* WORK INSTRUCTION
Please reproduce all entries word for word and omit their pictures.

Circuit design data:
···

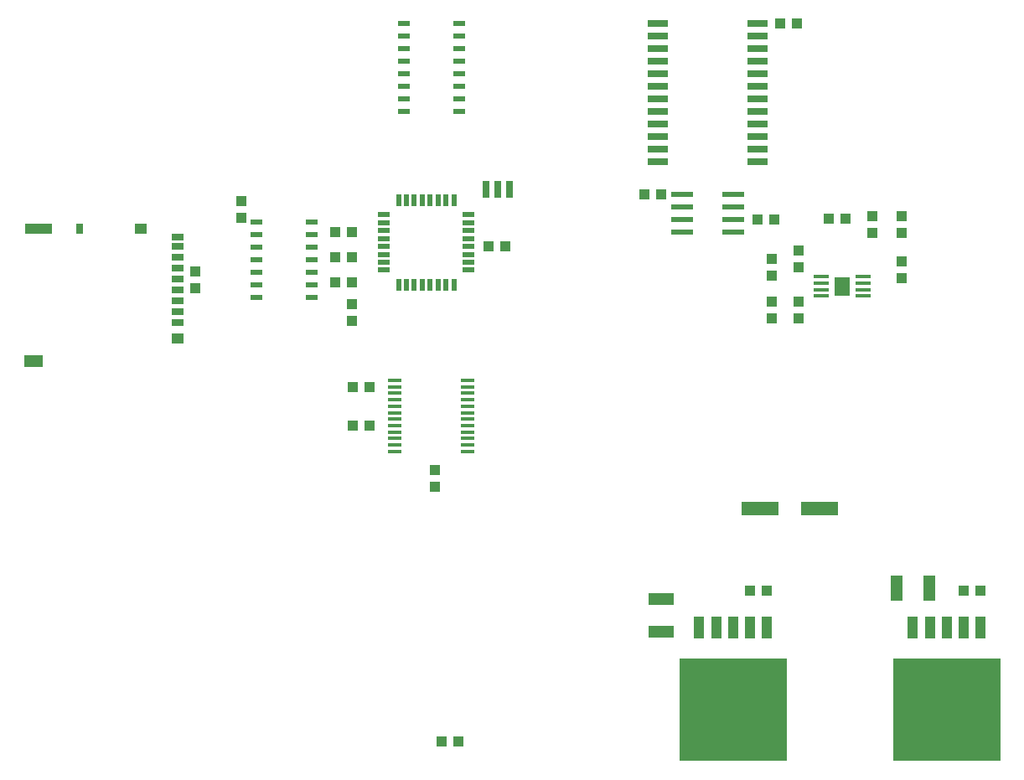
<source format=gtp>
G75*
%MOIN*%
%OFA0B0*%
%FSLAX24Y24*%
%IPPOS*%
%LPD*%
%AMOC8*
5,1,8,0,0,1.08239X$1,22.5*
%
%ADD10R,0.0500X0.0220*%
%ADD11R,0.0220X0.0500*%
%ADD12R,0.0276X0.0669*%
%ADD13R,0.0433X0.0394*%
%ADD14R,0.0550X0.0137*%
%ADD15R,0.0630X0.0157*%
%ADD16R,0.0618X0.0744*%
%ADD17R,0.0394X0.0433*%
%ADD18R,0.4252X0.4098*%
%ADD19R,0.0420X0.0850*%
%ADD20R,0.0984X0.0472*%
%ADD21R,0.0472X0.0984*%
%ADD22R,0.0866X0.0236*%
%ADD23R,0.0800X0.0260*%
%ADD24R,0.1496X0.0551*%
%ADD25R,0.0472X0.0236*%
%ADD26R,0.0472X0.0276*%
%ADD27R,0.0315X0.0394*%
%ADD28R,0.0472X0.0394*%
%ADD29R,0.1102X0.0394*%
%ADD30R,0.0748X0.0512*%
D10*
X024403Y029000D03*
X024403Y029315D03*
X024403Y029630D03*
X024403Y029945D03*
X024403Y030260D03*
X024403Y030575D03*
X024403Y030890D03*
X024403Y031205D03*
X027783Y031205D03*
X027783Y030890D03*
X027783Y030575D03*
X027783Y030260D03*
X027783Y029945D03*
X027783Y029630D03*
X027783Y029315D03*
X027783Y029000D03*
D11*
X027195Y028412D03*
X026880Y028412D03*
X026565Y028412D03*
X026250Y028412D03*
X025935Y028412D03*
X025620Y028412D03*
X025305Y028412D03*
X024990Y028412D03*
X024990Y031792D03*
X025305Y031792D03*
X025620Y031792D03*
X025935Y031792D03*
X026250Y031792D03*
X026565Y031792D03*
X026880Y031792D03*
X027195Y031792D03*
D12*
X028470Y032202D03*
X028943Y032202D03*
X029415Y032202D03*
D13*
X029227Y029952D03*
X028558Y029952D03*
X023127Y029502D03*
X022458Y029502D03*
X022458Y030502D03*
X023127Y030502D03*
X023127Y028502D03*
X022458Y028502D03*
X023158Y024352D03*
X023827Y024352D03*
X023827Y022802D03*
X023158Y022802D03*
X034758Y032002D03*
X035427Y032002D03*
X039258Y031002D03*
X039927Y031002D03*
X042108Y031052D03*
X042777Y031052D03*
X040827Y038802D03*
X040158Y038802D03*
X039627Y016252D03*
X038958Y016252D03*
X047458Y016252D03*
X048127Y016252D03*
X027377Y010252D03*
X026708Y010252D03*
D14*
X024853Y021795D03*
X024853Y022051D03*
X024853Y022307D03*
X024853Y022563D03*
X024853Y022819D03*
X024853Y023074D03*
X024853Y023330D03*
X024853Y023586D03*
X024853Y023842D03*
X024853Y024098D03*
X024853Y024354D03*
X024853Y024610D03*
X027732Y024610D03*
X027732Y024354D03*
X027732Y024098D03*
X027732Y023842D03*
X027732Y023586D03*
X027732Y023330D03*
X027732Y023074D03*
X027732Y022819D03*
X027732Y022563D03*
X027732Y022307D03*
X027732Y022051D03*
X027732Y021795D03*
D15*
X041816Y027969D03*
X041816Y028224D03*
X041816Y028480D03*
X041816Y028736D03*
X043469Y028736D03*
X043469Y028480D03*
X043469Y028224D03*
X043469Y027969D03*
D16*
X042643Y028352D03*
D17*
X040893Y027737D03*
X040893Y027068D03*
X039843Y027068D03*
X039843Y027737D03*
X039843Y028768D03*
X039843Y029437D03*
X040893Y029118D03*
X040893Y029787D03*
X043843Y030468D03*
X043843Y031137D03*
X044993Y031137D03*
X044993Y030468D03*
X044993Y029337D03*
X044993Y028668D03*
X026443Y021037D03*
X026443Y020368D03*
X023143Y026968D03*
X023143Y027637D03*
X018743Y031068D03*
X018743Y031737D03*
X016893Y028937D03*
X016893Y028268D03*
D18*
X038293Y011502D03*
X046793Y011502D03*
D19*
X046793Y014782D03*
X047463Y014782D03*
X048133Y014782D03*
X046123Y014782D03*
X045453Y014782D03*
X039633Y014782D03*
X038963Y014782D03*
X038293Y014782D03*
X037623Y014782D03*
X036953Y014782D03*
D20*
X035443Y014603D03*
X035443Y015902D03*
D21*
X044793Y016352D03*
X046092Y016352D03*
D22*
X038316Y030502D03*
X038316Y031002D03*
X038316Y031502D03*
X038316Y032002D03*
X036269Y032002D03*
X036269Y031502D03*
X036269Y031002D03*
X036269Y030502D03*
D23*
X035313Y033302D03*
X035313Y033802D03*
X035313Y034302D03*
X035313Y034802D03*
X035313Y035302D03*
X035313Y035802D03*
X035313Y036302D03*
X035313Y036802D03*
X035313Y037302D03*
X035313Y037802D03*
X035313Y038302D03*
X035313Y038802D03*
X039273Y038802D03*
X039273Y038302D03*
X039273Y037802D03*
X039273Y037302D03*
X039273Y036802D03*
X039273Y036302D03*
X039273Y035802D03*
X039273Y035302D03*
X039273Y034802D03*
X039273Y034302D03*
X039273Y033802D03*
X039273Y033302D03*
D24*
X039361Y019502D03*
X041724Y019502D03*
D25*
X027395Y035302D03*
X027395Y035802D03*
X027395Y036302D03*
X027395Y036802D03*
X027395Y037302D03*
X027395Y037802D03*
X027395Y038302D03*
X027395Y038802D03*
X025190Y038802D03*
X025190Y038302D03*
X025190Y037802D03*
X025190Y037302D03*
X025190Y036802D03*
X025190Y036302D03*
X025190Y035802D03*
X025190Y035302D03*
X021545Y030902D03*
X021545Y030402D03*
X021545Y029902D03*
X021545Y029402D03*
X021545Y028902D03*
X021545Y028402D03*
X021545Y027902D03*
X019340Y027902D03*
X019340Y028402D03*
X019340Y028902D03*
X019340Y029402D03*
X019340Y029902D03*
X019340Y030402D03*
X019340Y030902D03*
D26*
X016193Y030308D03*
X016193Y029934D03*
X016193Y029501D03*
X016193Y029068D03*
X016193Y028635D03*
X016193Y028202D03*
X016193Y027769D03*
X016193Y027335D03*
X016193Y026902D03*
D27*
X012295Y030662D03*
D28*
X014736Y030662D03*
X016193Y026292D03*
D29*
X010661Y030662D03*
D30*
X010484Y025367D03*
M02*

</source>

···

* EXERCISE RESPONSE
<source format=gtp>
G75*
%MOIN*%
%OFA0B0*%
%FSLAX24Y24*%
%IPPOS*%
%LPD*%
%AMOC8*
5,1,8,0,0,1.08239X$1,22.5*
%
%ADD10R,0.0500X0.0220*%
%ADD11R,0.0220X0.0500*%
%ADD12R,0.0276X0.0669*%
%ADD13R,0.0433X0.0394*%
%ADD14R,0.0550X0.0137*%
%ADD15R,0.0630X0.0157*%
%ADD16R,0.0618X0.0744*%
%ADD17R,0.0394X0.0433*%
%ADD18R,0.4252X0.4098*%
%ADD19R,0.0420X0.0850*%
%ADD20R,0.0984X0.0472*%
%ADD21R,0.0472X0.0984*%
%ADD22R,0.0866X0.0236*%
%ADD23R,0.0800X0.0260*%
%ADD24R,0.1496X0.0551*%
%ADD25R,0.0472X0.0236*%
%ADD26R,0.0472X0.0276*%
%ADD27R,0.0315X0.0394*%
%ADD28R,0.0472X0.0394*%
%ADD29R,0.1102X0.0394*%
%ADD30R,0.0748X0.0512*%
D10*
X024403Y029000D03*
X024403Y029315D03*
X024403Y029630D03*
X024403Y029945D03*
X024403Y030260D03*
X024403Y030575D03*
X024403Y030890D03*
X024403Y031205D03*
X027783Y031205D03*
X027783Y030890D03*
X027783Y030575D03*
X027783Y030260D03*
X027783Y029945D03*
X027783Y029630D03*
X027783Y029315D03*
X027783Y029000D03*
D11*
X027195Y028412D03*
X026880Y028412D03*
X026565Y028412D03*
X026250Y028412D03*
X025935Y028412D03*
X025620Y028412D03*
X025305Y028412D03*
X024990Y028412D03*
X024990Y031792D03*
X025305Y031792D03*
X025620Y031792D03*
X025935Y031792D03*
X026250Y031792D03*
X026565Y031792D03*
X026880Y031792D03*
X027195Y031792D03*
D12*
X028470Y032202D03*
X028943Y032202D03*
X029415Y032202D03*
D13*
X029227Y029952D03*
X028558Y029952D03*
X023127Y029502D03*
X022458Y029502D03*
X022458Y030502D03*
X023127Y030502D03*
X023127Y028502D03*
X022458Y028502D03*
X023158Y024352D03*
X023827Y024352D03*
X023827Y022802D03*
X023158Y022802D03*
X034758Y032002D03*
X035427Y032002D03*
X039258Y031002D03*
X039927Y031002D03*
X042108Y031052D03*
X042777Y031052D03*
X040827Y038802D03*
X040158Y038802D03*
X039627Y016252D03*
X038958Y016252D03*
X047458Y016252D03*
X048127Y016252D03*
X027377Y010252D03*
X026708Y010252D03*
D14*
X024853Y021795D03*
X024853Y022051D03*
X024853Y022307D03*
X024853Y022563D03*
X024853Y022819D03*
X024853Y023074D03*
X024853Y023330D03*
X024853Y023586D03*
X024853Y023842D03*
X024853Y024098D03*
X024853Y024354D03*
X024853Y024610D03*
X027732Y024610D03*
X027732Y024354D03*
X027732Y024098D03*
X027732Y023842D03*
X027732Y023586D03*
X027732Y023330D03*
X027732Y023074D03*
X027732Y022819D03*
X027732Y022563D03*
X027732Y022307D03*
X027732Y022051D03*
X027732Y021795D03*
D15*
X041816Y027969D03*
X041816Y028224D03*
X041816Y028480D03*
X041816Y028736D03*
X043469Y028736D03*
X043469Y028480D03*
X043469Y028224D03*
X043469Y027969D03*
D16*
X042643Y028352D03*
D17*
X040893Y027737D03*
X040893Y027068D03*
X039843Y027068D03*
X039843Y027737D03*
X039843Y028768D03*
X039843Y029437D03*
X040893Y029118D03*
X040893Y029787D03*
X043843Y030468D03*
X043843Y031137D03*
X044993Y031137D03*
X044993Y030468D03*
X044993Y029337D03*
X044993Y028668D03*
X026443Y021037D03*
X026443Y020368D03*
X023143Y026968D03*
X023143Y027637D03*
X018743Y031068D03*
X018743Y031737D03*
X016893Y028937D03*
X016893Y028268D03*
D18*
X038293Y011502D03*
X046793Y011502D03*
D19*
X046793Y014782D03*
X047463Y014782D03*
X048133Y014782D03*
X046123Y014782D03*
X045453Y014782D03*
X039633Y014782D03*
X038963Y014782D03*
X038293Y014782D03*
X037623Y014782D03*
X036953Y014782D03*
D20*
X035443Y014603D03*
X035443Y015902D03*
D21*
X044793Y016352D03*
X046092Y016352D03*
D22*
X038316Y030502D03*
X038316Y031002D03*
X038316Y031502D03*
X038316Y032002D03*
X036269Y032002D03*
X036269Y031502D03*
X036269Y031002D03*
X036269Y030502D03*
D23*
X035313Y033302D03*
X035313Y033802D03*
X035313Y034302D03*
X035313Y034802D03*
X035313Y035302D03*
X035313Y035802D03*
X035313Y036302D03*
X035313Y036802D03*
X035313Y037302D03*
X035313Y037802D03*
X035313Y038302D03*
X035313Y038802D03*
X039273Y038802D03*
X039273Y038302D03*
X039273Y037802D03*
X039273Y037302D03*
X039273Y036802D03*
X039273Y036302D03*
X039273Y035802D03*
X039273Y035302D03*
X039273Y034802D03*
X039273Y034302D03*
X039273Y033802D03*
X039273Y033302D03*
D24*
X039361Y019502D03*
X041724Y019502D03*
D25*
X027395Y035302D03*
X027395Y035802D03*
X027395Y036302D03*
X027395Y036802D03*
X027395Y037302D03*
X027395Y037802D03*
X027395Y038302D03*
X027395Y038802D03*
X025190Y038802D03*
X025190Y038302D03*
X025190Y037802D03*
X025190Y037302D03*
X025190Y036802D03*
X025190Y036302D03*
X025190Y035802D03*
X025190Y035302D03*
X021545Y030902D03*
X021545Y030402D03*
X021545Y029902D03*
X021545Y029402D03*
X021545Y028902D03*
X021545Y028402D03*
X021545Y027902D03*
X019340Y027902D03*
X019340Y028402D03*
X019340Y028902D03*
X019340Y029402D03*
X019340Y029902D03*
X019340Y030402D03*
X019340Y030902D03*
D26*
X016193Y030308D03*
X016193Y029934D03*
X016193Y029501D03*
X016193Y029068D03*
X016193Y028635D03*
X016193Y028202D03*
X016193Y027769D03*
X016193Y027335D03*
X016193Y026902D03*
D27*
X012295Y030662D03*
D28*
X014736Y030662D03*
X016193Y026292D03*
D29*
X010661Y030662D03*
D30*
X010484Y025367D03*
M02*

</source>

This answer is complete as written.